Transcribed page contents
* * *

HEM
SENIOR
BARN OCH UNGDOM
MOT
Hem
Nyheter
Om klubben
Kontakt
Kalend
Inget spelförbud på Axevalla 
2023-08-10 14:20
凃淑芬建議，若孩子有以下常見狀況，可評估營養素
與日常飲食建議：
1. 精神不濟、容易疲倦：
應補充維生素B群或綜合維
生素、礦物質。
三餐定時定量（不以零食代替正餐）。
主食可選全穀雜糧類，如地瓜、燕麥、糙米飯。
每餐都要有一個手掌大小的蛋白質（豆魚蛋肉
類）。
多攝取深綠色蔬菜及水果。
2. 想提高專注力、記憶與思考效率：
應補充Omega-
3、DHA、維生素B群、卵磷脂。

* * *

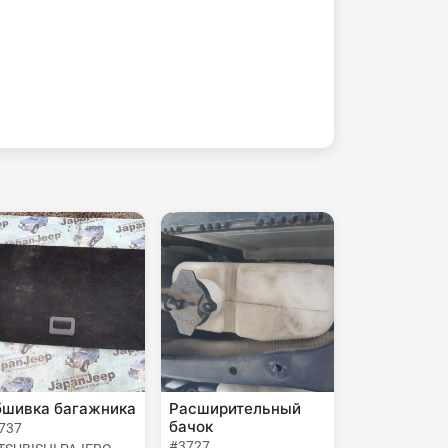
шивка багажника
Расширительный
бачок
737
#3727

* * *

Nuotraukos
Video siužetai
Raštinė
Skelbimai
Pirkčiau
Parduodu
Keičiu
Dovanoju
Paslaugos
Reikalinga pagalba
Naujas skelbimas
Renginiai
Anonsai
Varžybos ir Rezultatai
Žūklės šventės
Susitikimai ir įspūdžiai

* * *

◆ Exercise brief
Begin at the line above that has "Naujas skelbimas" and stop after the line that has "Susitikimai ir įspūdžiai", copying each line exactly and adding nothing else.

◆ Answer section
Naujas skelbimas
Renginiai
Anonsai
Varžybos ir Rezultatai
Žūklės šventės
Susitikimai ir įspūdžiai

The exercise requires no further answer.